By analyzing these treatment methods, a new internal fixation material -suture anchor combined with Endobutton - was designed according to the advantages of the two materials. (Fig. 2d). This method replacing the Endobutton plate with an anchor at the end of the coracoid process is consistent with the biomechanical properties of the acromioclavicular joint, that reduces the difficulty of operation, avoids the establishment of the bone tunnel, and lowers the incidence of coracoid process fracture, and the risk of peripheral neurovascular injuries. Our study showed that suture anchor-Endobutton could provide an average tensile strength of 374.2 N, not different from Endobutton plate (p > 0.05), but closer to the biomechanical data of the normal coracoclavicular ligament (374.6 N). Its tensile test revealed that the new material shared biomechanical properties with Endobutton. The acromioclavicular joint moved slightly. The clavicle and acromion were kept in a position suitable for anatomy, without dislocation or subluxation, until the anchor was pulled-out from the coracoid process, and the internal fixation failed. Such a slight movement conformed to the characteristics of the acromioclavicular joint, which is much easier to manipulate than Endobutton. However, its tensile properties were insignificantly higher than Endobutton plate because changes in the organic and inorganic matter in the coracoid bone and the imbalanced proportion of components reduced the pull-out strength of the suture anchor. Theoretically, the normal coracoid bone can effectively hold suture anchor and increase the tensile strength of the suture anchor-EndoButton plate. Therefore, this study suggests that the new internal fixation system is effective in treating acromioclavicular joint dislocation.

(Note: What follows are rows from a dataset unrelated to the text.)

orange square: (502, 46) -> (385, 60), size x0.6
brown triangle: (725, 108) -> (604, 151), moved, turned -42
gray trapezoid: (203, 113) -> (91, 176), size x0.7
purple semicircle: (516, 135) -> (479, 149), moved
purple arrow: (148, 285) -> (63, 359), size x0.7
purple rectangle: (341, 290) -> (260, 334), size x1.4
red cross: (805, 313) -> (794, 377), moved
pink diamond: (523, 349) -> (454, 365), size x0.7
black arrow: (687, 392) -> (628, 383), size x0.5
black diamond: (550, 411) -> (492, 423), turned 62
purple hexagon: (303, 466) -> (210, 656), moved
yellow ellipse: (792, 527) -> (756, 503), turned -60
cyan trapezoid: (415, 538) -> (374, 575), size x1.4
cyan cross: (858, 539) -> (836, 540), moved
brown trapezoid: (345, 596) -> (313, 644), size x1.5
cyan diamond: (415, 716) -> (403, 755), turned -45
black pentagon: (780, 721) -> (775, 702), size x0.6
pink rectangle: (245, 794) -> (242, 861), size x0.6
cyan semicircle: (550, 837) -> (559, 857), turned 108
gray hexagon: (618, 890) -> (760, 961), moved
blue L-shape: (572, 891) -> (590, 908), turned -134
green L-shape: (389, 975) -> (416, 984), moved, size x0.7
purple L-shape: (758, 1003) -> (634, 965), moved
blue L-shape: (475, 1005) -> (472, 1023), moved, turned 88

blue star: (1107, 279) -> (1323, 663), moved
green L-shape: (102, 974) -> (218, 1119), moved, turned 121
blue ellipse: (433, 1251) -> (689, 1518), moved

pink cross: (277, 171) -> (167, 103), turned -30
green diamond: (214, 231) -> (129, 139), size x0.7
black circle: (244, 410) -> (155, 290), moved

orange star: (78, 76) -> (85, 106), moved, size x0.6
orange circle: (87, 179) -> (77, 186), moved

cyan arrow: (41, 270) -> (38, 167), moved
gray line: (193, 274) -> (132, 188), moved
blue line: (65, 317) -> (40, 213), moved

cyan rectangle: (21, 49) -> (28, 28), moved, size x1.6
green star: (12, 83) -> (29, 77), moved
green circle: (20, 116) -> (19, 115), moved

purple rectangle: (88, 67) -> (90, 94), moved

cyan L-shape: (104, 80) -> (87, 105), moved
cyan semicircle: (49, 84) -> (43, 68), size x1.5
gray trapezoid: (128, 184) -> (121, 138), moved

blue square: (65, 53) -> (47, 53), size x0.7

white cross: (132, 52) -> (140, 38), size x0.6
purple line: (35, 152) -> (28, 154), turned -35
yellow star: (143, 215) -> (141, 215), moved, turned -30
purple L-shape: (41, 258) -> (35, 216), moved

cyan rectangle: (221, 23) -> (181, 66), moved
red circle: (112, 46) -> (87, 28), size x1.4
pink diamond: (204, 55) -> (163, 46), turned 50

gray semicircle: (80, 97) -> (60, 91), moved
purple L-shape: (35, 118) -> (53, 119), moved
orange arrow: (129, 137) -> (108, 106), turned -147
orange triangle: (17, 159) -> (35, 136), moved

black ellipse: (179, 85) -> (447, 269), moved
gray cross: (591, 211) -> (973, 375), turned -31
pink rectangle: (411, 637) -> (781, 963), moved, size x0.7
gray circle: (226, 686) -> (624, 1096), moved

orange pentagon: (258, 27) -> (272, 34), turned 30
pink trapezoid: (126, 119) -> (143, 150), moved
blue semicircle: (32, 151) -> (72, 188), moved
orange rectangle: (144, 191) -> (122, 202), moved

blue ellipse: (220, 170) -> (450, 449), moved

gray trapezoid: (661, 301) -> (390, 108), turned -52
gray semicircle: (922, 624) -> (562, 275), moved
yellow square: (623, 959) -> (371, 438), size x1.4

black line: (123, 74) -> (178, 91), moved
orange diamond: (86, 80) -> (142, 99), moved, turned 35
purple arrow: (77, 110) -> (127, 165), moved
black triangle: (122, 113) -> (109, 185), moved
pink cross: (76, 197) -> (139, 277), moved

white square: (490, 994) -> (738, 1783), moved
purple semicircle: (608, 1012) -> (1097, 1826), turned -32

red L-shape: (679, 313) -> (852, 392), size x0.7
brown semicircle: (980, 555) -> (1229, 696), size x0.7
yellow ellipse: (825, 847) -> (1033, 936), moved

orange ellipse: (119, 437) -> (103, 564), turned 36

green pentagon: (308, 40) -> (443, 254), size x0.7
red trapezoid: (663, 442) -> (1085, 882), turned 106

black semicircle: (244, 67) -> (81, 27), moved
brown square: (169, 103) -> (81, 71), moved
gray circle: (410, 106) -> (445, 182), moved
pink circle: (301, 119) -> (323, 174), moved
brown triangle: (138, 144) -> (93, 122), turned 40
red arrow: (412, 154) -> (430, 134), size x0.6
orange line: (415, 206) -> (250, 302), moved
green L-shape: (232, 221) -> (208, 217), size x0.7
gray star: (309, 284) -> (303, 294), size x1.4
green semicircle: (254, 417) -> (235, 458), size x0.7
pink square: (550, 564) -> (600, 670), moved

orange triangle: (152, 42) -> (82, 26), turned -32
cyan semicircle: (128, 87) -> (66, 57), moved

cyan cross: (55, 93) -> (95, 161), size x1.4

The newly designed suture anchor-Endobutton plate for coracoclavicular ligament reconstruction with high feasibility that boasts simple operation is effective in reducing acromioclavicular joint and treatment of acromioclavicular joint dislocation and fits the biomechanical characteristics of the acromioclavicular joint.
The specimens in the study were old shoulder joint specimens fixed with 5% formalin solution, that cannot represent fresh specimens considering prolonged fixation and dehydration of their ligaments and bones, which explains the errors in the measured data.